Artigo originalmente publicado no jornal O Globo.
Em abril deste ano, o Banco Mundial divulgou relatório com o subtítulo “Quando os sonhos encontram a realidade”. Ali admite que os anos 2003 a 2014 foram de bonança para a América Latina. Período em que o continente era majoritariamente governado por partidos progressistas, cujas economias se fortaleceram favorecidas pelas exportações de commodities e programas sociais adotados.
O número de pessoas que viviam com menos de US$ 5,5 por dia (R$ 21 ou menos de R$ 630 ao mês) caiu 45,6% em todo o continente. No Brasil, 39,6 milhões de pessoas saíram da pobreza no período, graças ao aumento de empregos e a programas sociais, como o Bolsa Família.
O relatório, contudo, menciona que, entre 2014 e 2017, a pobreza no Brasil voltou a crescer três pontos percentuais, ou seja, em apenas três anos 7,4 milhões de pessoas retornaram à pobreza na época em que o governo abraçou um rumo mais neoliberal.
A partir de então, a situação social de nosso país só se agravou e atingiu a alarmante cifra de 13 milhões de desempregados. Para sair da crise, o Banco Mundial recomenda tudo que os nossos governos não têm feito nos últimos três anos: diversificar a economia; modernizar a indústria; investir em inovação; aprimorar o sistema educacional; e reduzir a dependência do país aos ciclos de commodities. E aconselha que, em momentos de crise, sejam adotadas medidas como o seguro-desemprego.

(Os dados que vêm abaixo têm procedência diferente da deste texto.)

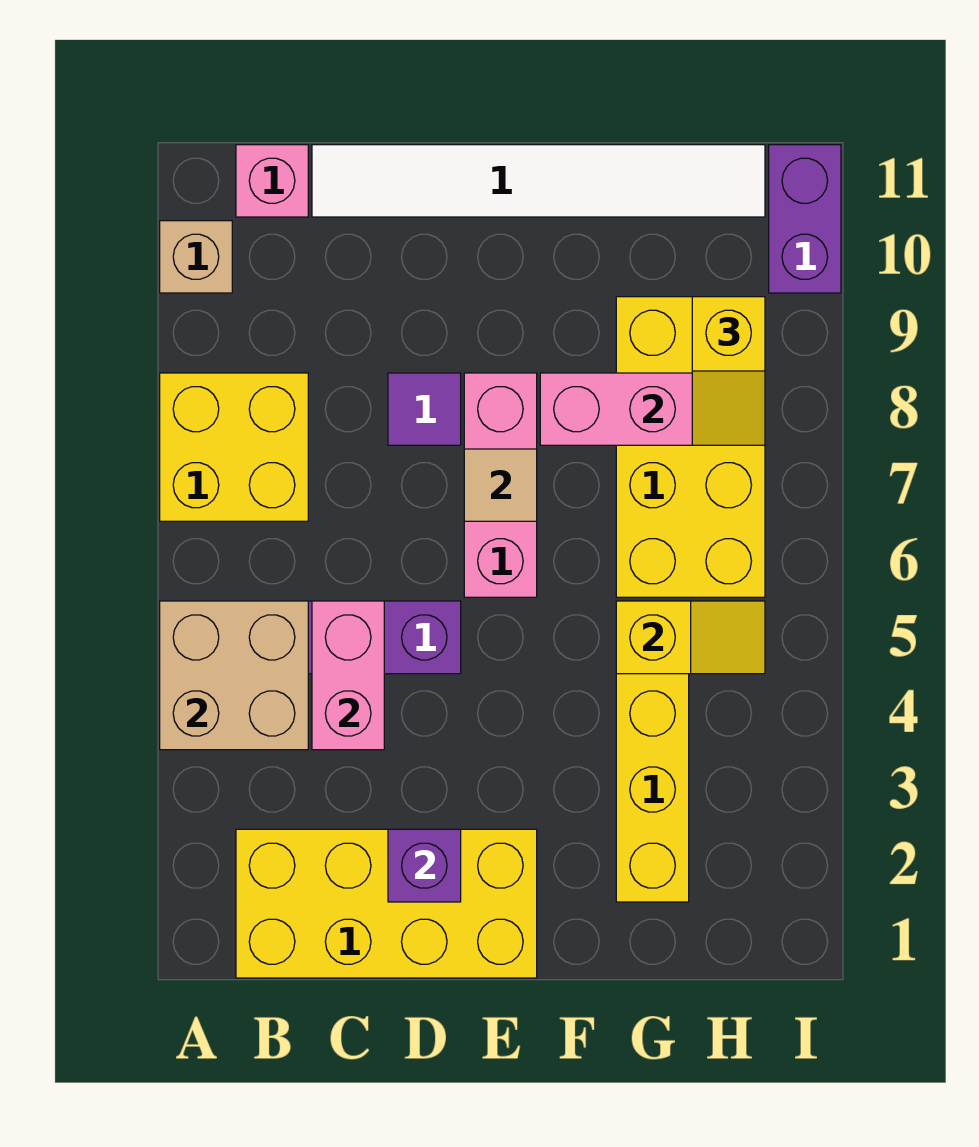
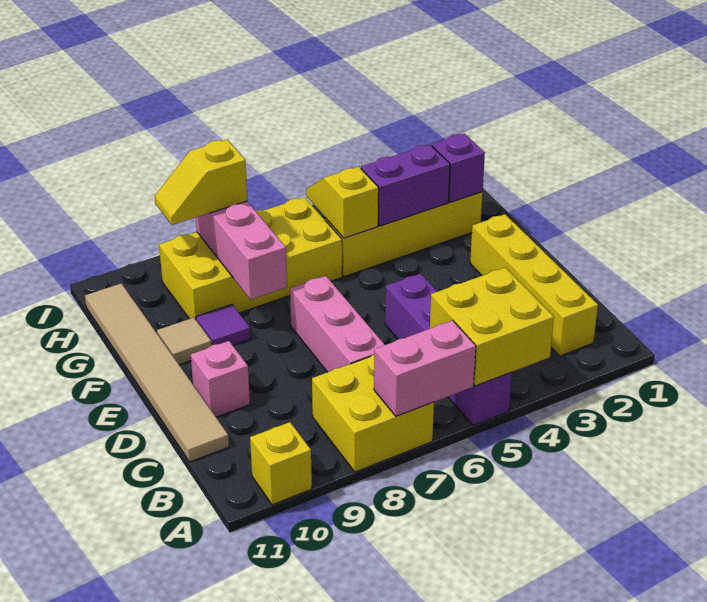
tan brick A4:B5 level 2 -> yellow brick A4:B5 level 2
tan brick A10 level 1 -> yellow brick A10 level 1
yellow brick B1:E2 level 1 -> yellow brick B2:E2 level 1
pink brick B11 level 1 -> pink brick D10 level 1
pink brick C4:C5 level 2 -> pink brick A6:A7 level 2
white tile C11:H11 level 1 -> tan tile C11:H11 level 1
purple brick D2 level 2 -> purple brick G2 level 2
purple tile D8 level 1 -> purple tile F9 level 1
pink brick E6:E8 level 1 -> pink brick C7:E7 level 1
tan tile E7 level 2 -> tan tile F10 level 1
yellow slope H8:H9 level 3 top 9 -> yellow slope H8:H9 level 3 top 8
purple brick I10:I11 level 1 -> purple brick G3:G4 level 2

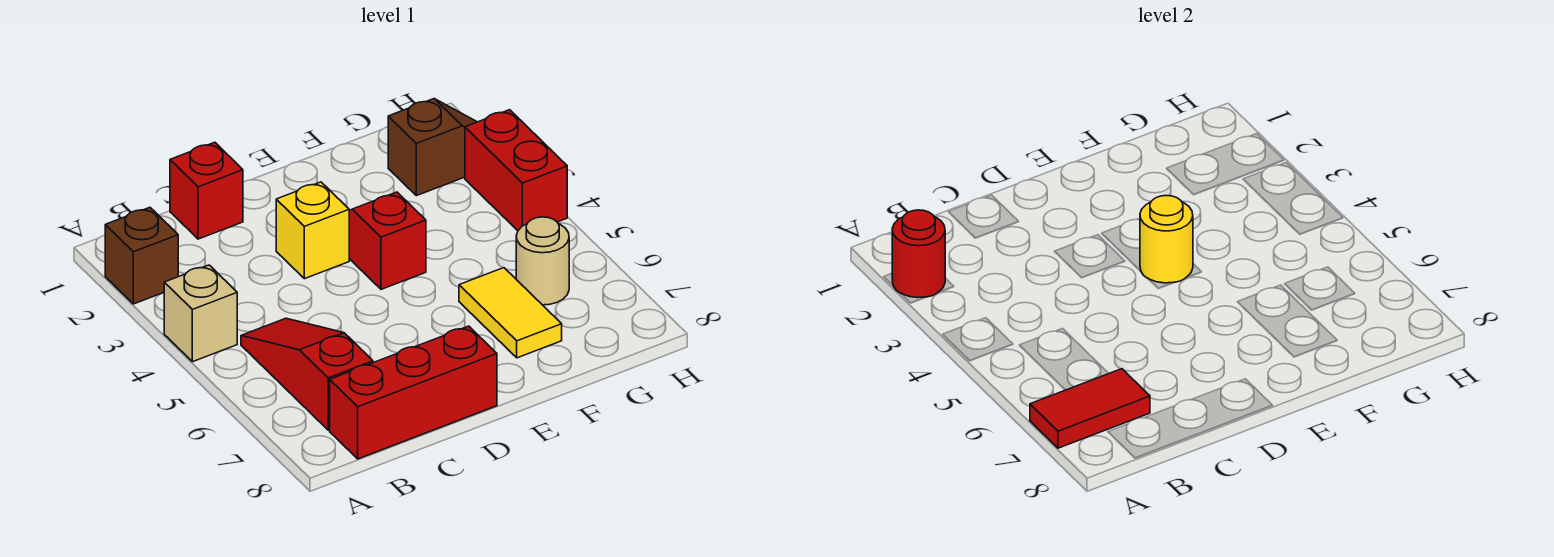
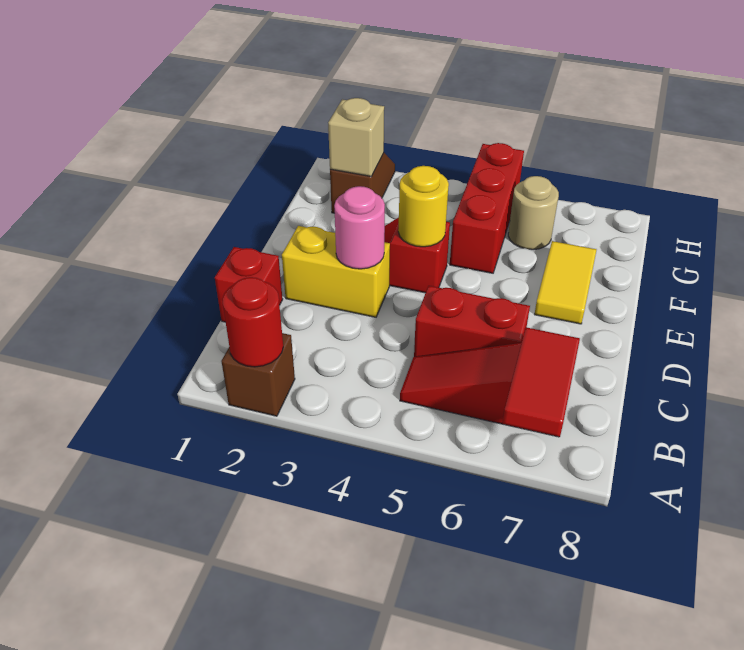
tan brick A4 level 1 -> tan brick G2 level 2
red brick B8:D8 level 1 -> red brick F5:H5 level 1
yellow brick D3 level 1 -> yellow brick D2:D3 level 1
none -> pink round brick D3 level 2
yellow tile F6:F7 level 1 -> yellow tile E7:F7 level 1
red brick H3:H4 level 1 -> red brick C5:C6 level 1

Também em abril deste ano, a Oxfam Brasil, em parceria com o DataFolha, divulgou o resultado de intrigante pesquisa de opinião pública, feita em fevereiro: 86% dos brasileiros consideram que o progresso do país depende de políticas de redução da desigualdade entre ricos e pobres, questão até agora ignorada pelo governo Bolsonaro. Ou seja, o Estado precisa, sim, interferir na questão social. No entanto, 57% não acreditam que a desigualdade será reduzida nos próximos cinco anos, embora 77% sejam favoráveis ao aumento de impostos dos mais ricos para financiar políticas sociais.
Há décadas estão parados no Congresso projetos para taxar as grandes fortunas, como proposto pelo artigo 153 da nossa Constituição. Os mais ricos gozam de mais isenções de impostos e, proporcionalmente, pagam menos que os mais pobres. Em 2018, as isenções atingiram a cifra de R$ 908 bilhões. A Oxfam registra que, ano passado, cinco brasileiros possuíam uma fortuna igual à soma da renda de 105 milhões de brasileiros, metade da população do país. São eles: Jorge Paulo Lemann, Joseph Safra, Marcel Hermann Telles, Carlos Alberto Sicupira e Eduardo Saverin.
O que é preciso para ter uma vida melhor? Dois em cada 3 brasileiros responderam: “fé religiosa”, “estudo” e “acesso à saúde”. É curioso assinalar que a renda não foi apontada como prioridade. Apenas 8% citaram “ganhar mais dinheiro”.
Em relação às mulheres, 64% concordam que elas têm renda menor do que os homens, enquanto 52% acreditam que os negros ganham menos do que os brancos por serem negros. A convicção de que o preconceito continua arraigado em nossa cultura é muito forte, pois 72% estão convencidos de que a cor da pele influi na contratação pelas empresas, e 81% de que os negros sofrem mais abordagens policiais do que os brancos.
Embora a realidade, infelizmente, não desminta os dados acima, é louvável constatar que 86% dos brasileiros discordam da opinião de que mulheres não devem trabalhar fora, e sim se dedicar aos cuidados dos filhos e da casa.
O brasileiro, contudo, é otimista. Embora 65% se localizem nas categorias “classe média baixa” ou “pobre”, 70% acreditam que dentro de cinco anos estarão entre a “classe média” ou a “classe média alta”. Dentre os que têm renda mensal individual de até 1 salário mínimo, 68% acreditam que estarão entre as classes médias até 2024.
Os que admitem que nos últimos cinco anos foram rebaixados de classe social são 17%. As causas são perda de renda da família (43%); desemprego (39%); educação insuficiente (20%) e por habitarem em locais inapropriados (12%). Para 74% um jovem cujo endereço fica na periferia tem menos chance de obter um emprego.
São dados preocupantes e que retratam bem a nossa realidade. Resta nos convencermos de que governo é como feijão, só funciona na panela de pressão.
Frei Betto é escritor, autor de “Por uma educação crítica e participativa” (Rocco), entre outros livros.